Qualche lampo di memoria. Il clima: «Ottimo, davvero, nel Sahara. Cielo sereno, sempre. Caldo, molto, ma buono». Cioè secco. «A Baghdad invece…, no buono». Un inferno umido, a quaranta e passa gradi. Chiedere ai nostri reduci. Di italiani trent’anni fa ce n’erano già, civili impegnati con le imprese che lavoravano in quel Paese. Il ricordo non è sempre lusinghiero: in una cittadina tra Baghdad e il Kuwait gli italiani cercavano donne a pagamento, racconta Trifon. «Donne, donne, io pago. E, anche per una birra, c’era tra i locali chi vendeva mogli e figlie». Il lavoro: in Libia i bulgari aiutavano a costruire soprattutto cliniche, ospedali. Un paradosso crudele, considerando come si sono concluse le relazioni bulgaro-libiche negli anni Duemila: su una certa storia di infermiere bulgare arrestate e torturate perchè confessassero di aver infettato con l’Aids quattrocento piccoli libici. Una vicenda che Trifon ricorda bene: al riguardo dice «mafia», e accenna a oscuri retroscena internazionali.
In Iraq invece, dietro la facciata di edifici industriali ad uso civile, conferma, si costruivano «armi chimiche, e bombe». «Era il 1980, 1981, c’era Saddam» ricorda. Trifon ricorda qualcosa anche della centrale nucleare di Osirak a Baghdad, bombardata dagli israeliani prima che potesse essere messa in funzione. «Avrei potuto non essere qui a parlarne. Dopo, arrivò una grande ditta coreana a mettere una copertura enorme sopra. L’uranio? Non è mai arrivato, i francesi non l’hanno mandato».
Negli anni Ottanta Trifon rimpatriò. Non per molto. «Mai mi sarei aspettato di dover emigrare di nuovo, alla mia età. In Bulgaria si sta peggio adesso che sotto il comunismo. Quando è caduto il regime, non c’era cibo, era chiusa perfino la banca nazionale!» ripete. «Ho passato trentacinque anni fuori dal mio paese, ma chi avrebbe detto di doversene andare di nuovo.
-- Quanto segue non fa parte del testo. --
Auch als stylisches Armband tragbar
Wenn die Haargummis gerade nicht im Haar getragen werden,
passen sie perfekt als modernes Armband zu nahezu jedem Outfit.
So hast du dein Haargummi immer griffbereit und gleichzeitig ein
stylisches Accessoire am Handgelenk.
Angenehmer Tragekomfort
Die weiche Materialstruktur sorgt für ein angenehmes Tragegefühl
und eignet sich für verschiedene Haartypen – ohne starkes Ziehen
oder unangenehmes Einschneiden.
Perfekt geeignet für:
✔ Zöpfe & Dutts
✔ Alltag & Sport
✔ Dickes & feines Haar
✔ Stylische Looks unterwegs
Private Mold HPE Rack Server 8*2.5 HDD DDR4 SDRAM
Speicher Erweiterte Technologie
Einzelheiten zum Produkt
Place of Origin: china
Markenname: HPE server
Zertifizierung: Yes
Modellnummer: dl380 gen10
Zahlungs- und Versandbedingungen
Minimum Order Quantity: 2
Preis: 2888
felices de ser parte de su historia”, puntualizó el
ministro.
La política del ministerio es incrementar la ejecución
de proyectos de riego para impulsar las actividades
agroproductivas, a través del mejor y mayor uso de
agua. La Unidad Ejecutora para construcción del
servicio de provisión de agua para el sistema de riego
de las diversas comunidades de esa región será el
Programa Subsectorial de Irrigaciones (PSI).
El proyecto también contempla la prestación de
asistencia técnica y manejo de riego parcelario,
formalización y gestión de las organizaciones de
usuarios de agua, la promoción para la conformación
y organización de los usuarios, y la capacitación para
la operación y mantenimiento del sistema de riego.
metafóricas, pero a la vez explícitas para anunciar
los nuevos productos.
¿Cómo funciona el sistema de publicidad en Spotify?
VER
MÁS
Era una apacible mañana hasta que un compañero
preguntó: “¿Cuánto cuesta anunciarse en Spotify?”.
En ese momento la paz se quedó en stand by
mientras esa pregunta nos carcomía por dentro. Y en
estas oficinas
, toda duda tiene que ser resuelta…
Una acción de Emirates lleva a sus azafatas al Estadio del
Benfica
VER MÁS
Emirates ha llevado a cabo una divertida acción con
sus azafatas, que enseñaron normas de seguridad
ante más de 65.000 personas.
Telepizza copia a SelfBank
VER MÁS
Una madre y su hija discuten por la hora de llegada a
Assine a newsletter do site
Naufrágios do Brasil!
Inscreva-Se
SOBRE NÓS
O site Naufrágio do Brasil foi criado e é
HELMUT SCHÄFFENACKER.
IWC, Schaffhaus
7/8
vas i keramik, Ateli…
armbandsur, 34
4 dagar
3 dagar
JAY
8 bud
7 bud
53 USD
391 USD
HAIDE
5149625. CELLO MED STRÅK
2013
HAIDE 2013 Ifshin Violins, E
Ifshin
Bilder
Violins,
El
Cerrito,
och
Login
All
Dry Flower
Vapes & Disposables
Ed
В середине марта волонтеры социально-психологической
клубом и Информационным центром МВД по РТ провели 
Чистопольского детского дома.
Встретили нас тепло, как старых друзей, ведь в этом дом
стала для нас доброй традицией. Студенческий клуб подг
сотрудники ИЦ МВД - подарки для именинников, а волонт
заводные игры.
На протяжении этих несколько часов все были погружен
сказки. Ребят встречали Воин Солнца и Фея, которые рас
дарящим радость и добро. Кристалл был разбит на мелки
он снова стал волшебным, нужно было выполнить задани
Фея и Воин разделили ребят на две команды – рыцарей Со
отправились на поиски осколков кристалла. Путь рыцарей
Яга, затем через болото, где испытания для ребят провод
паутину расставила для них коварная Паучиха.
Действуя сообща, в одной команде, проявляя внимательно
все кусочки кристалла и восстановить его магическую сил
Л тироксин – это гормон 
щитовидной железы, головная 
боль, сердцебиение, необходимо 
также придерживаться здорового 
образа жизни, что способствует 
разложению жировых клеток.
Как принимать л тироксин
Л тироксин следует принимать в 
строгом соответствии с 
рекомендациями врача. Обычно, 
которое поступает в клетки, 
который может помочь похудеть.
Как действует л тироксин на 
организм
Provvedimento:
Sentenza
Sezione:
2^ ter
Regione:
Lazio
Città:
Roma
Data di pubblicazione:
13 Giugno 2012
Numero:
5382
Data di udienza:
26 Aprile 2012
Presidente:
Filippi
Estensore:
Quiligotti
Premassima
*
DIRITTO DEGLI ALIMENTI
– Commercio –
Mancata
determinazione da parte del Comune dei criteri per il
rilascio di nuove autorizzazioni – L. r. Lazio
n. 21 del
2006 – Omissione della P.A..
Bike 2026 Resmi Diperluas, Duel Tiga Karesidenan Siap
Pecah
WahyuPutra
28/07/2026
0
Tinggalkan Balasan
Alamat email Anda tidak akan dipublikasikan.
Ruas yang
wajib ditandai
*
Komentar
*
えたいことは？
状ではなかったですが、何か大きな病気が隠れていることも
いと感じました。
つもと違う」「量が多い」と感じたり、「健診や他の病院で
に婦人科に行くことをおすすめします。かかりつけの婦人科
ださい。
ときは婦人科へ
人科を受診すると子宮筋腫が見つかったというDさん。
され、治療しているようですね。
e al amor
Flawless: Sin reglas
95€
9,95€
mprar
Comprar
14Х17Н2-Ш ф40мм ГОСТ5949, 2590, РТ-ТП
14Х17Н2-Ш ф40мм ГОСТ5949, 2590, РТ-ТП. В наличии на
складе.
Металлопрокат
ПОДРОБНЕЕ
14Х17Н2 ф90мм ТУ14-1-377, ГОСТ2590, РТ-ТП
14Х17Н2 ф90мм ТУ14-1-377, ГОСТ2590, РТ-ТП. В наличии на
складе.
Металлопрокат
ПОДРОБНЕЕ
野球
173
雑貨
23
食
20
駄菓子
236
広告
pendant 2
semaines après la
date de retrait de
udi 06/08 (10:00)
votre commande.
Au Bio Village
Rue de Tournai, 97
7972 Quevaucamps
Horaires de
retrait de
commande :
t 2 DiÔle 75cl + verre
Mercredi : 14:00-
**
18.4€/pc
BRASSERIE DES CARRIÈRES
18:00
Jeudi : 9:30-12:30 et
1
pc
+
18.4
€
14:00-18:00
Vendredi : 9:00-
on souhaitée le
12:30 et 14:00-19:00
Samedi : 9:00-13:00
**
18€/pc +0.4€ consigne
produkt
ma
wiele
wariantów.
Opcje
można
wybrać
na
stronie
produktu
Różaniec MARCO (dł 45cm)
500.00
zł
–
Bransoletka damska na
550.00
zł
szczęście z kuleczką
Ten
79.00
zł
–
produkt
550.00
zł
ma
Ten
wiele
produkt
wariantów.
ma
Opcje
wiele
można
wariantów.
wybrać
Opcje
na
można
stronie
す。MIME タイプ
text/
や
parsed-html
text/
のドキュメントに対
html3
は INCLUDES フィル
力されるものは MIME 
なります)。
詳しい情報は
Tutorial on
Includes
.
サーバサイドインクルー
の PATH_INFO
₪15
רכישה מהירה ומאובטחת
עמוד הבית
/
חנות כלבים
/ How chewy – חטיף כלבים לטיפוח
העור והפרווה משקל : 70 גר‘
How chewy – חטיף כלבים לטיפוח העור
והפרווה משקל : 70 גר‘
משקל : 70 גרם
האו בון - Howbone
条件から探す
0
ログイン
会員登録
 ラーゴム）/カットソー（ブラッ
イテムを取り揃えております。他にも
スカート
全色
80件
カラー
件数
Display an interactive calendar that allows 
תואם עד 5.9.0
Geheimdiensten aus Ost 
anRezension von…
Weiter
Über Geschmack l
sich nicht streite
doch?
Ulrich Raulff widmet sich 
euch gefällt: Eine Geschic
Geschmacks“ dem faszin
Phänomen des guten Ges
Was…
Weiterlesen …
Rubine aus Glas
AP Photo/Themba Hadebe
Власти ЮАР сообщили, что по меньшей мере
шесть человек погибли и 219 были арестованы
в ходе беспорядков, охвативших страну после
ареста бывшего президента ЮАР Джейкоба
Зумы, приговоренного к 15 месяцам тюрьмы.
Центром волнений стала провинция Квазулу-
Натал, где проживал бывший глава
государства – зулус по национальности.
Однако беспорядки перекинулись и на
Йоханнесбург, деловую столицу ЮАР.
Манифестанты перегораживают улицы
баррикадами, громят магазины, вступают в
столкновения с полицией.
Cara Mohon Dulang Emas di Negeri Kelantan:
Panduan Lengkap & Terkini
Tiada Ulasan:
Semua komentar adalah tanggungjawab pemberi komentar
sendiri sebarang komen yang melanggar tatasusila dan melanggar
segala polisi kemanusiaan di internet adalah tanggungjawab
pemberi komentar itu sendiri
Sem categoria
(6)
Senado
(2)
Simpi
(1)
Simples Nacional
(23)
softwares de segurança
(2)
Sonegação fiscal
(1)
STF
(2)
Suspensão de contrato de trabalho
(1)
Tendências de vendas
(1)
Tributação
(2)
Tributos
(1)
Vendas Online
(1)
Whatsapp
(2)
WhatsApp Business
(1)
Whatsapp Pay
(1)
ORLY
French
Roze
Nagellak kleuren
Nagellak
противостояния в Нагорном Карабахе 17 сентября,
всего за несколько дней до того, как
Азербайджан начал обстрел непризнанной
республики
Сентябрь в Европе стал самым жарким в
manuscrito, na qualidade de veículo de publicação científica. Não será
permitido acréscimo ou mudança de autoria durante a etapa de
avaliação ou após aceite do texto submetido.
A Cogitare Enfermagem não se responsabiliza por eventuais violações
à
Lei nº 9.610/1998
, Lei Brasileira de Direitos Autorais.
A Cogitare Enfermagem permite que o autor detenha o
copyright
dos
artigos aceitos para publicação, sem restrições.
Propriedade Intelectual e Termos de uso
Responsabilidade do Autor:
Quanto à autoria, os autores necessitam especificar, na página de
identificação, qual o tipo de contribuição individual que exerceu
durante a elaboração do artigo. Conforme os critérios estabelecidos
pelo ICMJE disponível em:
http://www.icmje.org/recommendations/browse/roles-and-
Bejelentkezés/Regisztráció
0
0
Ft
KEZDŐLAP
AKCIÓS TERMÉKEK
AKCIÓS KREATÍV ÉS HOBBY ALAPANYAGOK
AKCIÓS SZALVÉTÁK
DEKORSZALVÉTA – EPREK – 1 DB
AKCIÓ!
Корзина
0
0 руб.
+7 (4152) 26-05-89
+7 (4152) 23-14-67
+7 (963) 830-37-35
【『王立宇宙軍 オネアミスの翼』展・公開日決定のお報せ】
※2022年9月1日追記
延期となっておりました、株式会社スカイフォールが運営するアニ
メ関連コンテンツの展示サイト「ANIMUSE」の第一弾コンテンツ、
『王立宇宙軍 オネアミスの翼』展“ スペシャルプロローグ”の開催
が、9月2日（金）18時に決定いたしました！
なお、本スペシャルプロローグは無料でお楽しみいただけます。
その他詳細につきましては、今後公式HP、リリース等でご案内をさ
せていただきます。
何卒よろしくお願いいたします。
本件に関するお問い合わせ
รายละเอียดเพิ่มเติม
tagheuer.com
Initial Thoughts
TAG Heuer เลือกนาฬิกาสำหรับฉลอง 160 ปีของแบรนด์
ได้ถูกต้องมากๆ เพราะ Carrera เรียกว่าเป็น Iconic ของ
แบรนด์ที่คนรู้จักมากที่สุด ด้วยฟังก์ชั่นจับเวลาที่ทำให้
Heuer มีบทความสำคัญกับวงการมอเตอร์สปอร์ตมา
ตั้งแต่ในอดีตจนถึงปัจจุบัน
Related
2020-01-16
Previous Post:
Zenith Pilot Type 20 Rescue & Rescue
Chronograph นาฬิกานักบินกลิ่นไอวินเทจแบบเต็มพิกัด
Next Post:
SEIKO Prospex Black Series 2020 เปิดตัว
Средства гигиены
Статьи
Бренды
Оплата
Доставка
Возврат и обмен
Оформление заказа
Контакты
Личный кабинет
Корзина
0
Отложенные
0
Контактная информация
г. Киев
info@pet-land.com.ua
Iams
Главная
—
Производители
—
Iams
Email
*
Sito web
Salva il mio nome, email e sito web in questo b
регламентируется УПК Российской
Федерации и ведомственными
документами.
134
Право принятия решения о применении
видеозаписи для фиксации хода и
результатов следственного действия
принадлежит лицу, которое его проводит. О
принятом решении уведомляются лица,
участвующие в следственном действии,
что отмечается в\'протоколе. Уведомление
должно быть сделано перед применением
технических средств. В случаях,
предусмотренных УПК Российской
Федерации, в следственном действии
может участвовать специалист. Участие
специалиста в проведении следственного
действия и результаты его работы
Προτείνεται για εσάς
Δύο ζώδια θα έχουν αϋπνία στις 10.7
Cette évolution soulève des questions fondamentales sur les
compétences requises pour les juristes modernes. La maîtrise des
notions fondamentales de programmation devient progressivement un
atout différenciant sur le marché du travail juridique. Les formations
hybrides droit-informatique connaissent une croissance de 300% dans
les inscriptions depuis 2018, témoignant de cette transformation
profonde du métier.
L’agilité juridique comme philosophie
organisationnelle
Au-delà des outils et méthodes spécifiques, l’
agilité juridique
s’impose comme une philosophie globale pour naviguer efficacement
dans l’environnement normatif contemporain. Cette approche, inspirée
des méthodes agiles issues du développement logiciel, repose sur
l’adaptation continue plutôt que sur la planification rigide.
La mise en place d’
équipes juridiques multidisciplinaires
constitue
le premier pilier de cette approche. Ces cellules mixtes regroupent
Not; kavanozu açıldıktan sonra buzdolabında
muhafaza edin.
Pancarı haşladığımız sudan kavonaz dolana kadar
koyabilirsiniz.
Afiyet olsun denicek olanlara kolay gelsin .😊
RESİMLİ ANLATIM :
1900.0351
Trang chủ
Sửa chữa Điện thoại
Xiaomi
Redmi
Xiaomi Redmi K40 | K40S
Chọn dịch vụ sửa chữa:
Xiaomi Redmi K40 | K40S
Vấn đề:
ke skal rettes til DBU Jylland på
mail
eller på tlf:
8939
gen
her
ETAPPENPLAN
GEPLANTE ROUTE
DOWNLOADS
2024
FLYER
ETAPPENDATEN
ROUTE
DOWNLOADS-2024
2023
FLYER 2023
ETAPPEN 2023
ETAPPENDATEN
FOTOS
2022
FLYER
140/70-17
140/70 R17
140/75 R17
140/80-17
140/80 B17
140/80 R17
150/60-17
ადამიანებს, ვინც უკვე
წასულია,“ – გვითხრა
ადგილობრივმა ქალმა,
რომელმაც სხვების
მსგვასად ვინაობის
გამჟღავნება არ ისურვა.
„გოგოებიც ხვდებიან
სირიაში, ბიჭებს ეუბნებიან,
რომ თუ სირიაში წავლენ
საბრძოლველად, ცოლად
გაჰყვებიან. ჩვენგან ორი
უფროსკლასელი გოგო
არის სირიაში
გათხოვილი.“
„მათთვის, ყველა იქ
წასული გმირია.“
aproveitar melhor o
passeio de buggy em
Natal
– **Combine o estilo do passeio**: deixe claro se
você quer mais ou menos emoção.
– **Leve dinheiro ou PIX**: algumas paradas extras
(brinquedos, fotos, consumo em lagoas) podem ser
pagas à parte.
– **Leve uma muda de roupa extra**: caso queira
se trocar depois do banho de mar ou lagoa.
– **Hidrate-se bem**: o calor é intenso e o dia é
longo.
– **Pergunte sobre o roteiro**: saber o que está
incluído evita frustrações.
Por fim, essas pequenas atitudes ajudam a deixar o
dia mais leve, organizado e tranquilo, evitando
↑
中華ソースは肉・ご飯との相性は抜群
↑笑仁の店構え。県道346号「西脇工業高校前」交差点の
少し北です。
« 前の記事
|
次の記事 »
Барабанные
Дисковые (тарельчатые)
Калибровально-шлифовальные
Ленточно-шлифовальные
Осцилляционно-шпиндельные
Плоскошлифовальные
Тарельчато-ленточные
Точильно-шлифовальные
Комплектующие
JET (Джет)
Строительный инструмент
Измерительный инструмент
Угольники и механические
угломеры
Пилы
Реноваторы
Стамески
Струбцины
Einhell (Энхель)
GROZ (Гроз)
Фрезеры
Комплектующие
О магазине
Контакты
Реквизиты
Ci sono sempre più problemi in patria, ci sono stato l’ultima volta in aprile». Da dodici anni Trifon lavora con la grossa ditta veneta che cura questo cantiere a Busto. Non gli va di stare con le mani in mano, perchè la vita costa, perchè la moglie è malata. Vive in un paese del Vicentino. Anche il figlio minore è in Italia. «Con gli italiani ho lavorato tanto» ricorda. «Però questo paese ha un problema: i giovani. Vai a scuola, poi non trovi lavoro. No buono» dice agitando un dito nodoso. Poi offre dell’acqua, perchè l’ospitalità è sacra, anche qui, dove è di guardia. Fino ad ottobre, quando finirà il suo turno.